MATERIAL FOR THIS EXERCISE:
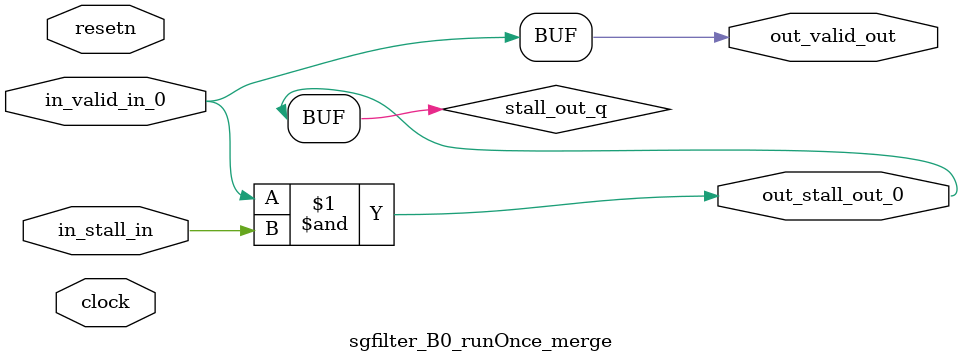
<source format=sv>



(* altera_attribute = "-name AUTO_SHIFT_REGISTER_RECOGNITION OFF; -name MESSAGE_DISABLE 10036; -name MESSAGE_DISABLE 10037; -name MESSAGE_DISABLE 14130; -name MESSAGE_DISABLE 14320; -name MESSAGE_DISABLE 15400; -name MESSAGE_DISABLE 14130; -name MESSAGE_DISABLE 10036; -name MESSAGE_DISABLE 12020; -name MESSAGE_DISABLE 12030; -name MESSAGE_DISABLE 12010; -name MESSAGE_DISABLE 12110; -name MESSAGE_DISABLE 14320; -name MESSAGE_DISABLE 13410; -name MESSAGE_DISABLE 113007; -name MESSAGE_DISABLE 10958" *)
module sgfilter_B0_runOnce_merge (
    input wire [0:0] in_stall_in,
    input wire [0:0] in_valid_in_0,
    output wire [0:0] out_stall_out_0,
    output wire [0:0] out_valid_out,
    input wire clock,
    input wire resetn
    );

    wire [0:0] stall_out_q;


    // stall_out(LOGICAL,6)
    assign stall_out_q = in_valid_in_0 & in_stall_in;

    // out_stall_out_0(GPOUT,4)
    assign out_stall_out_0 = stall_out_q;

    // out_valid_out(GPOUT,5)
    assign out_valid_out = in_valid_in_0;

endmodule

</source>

REQUIRED WORK: Reproduce precisely the span of lines that begins at the line containing "assign stall_out_q = in_valid_in_0" and ends with the last line of the listing.

WRITTEN ANSWER:
    assign stall_out_q = in_valid_in_0 & in_stall_in;

    // out_stall_out_0(GPOUT,4)
    assign out_stall_out_0 = stall_out_q;

    // out_valid_out(GPOUT,5)
    assign out_valid_out = in_valid_in_0;

endmodule

</source>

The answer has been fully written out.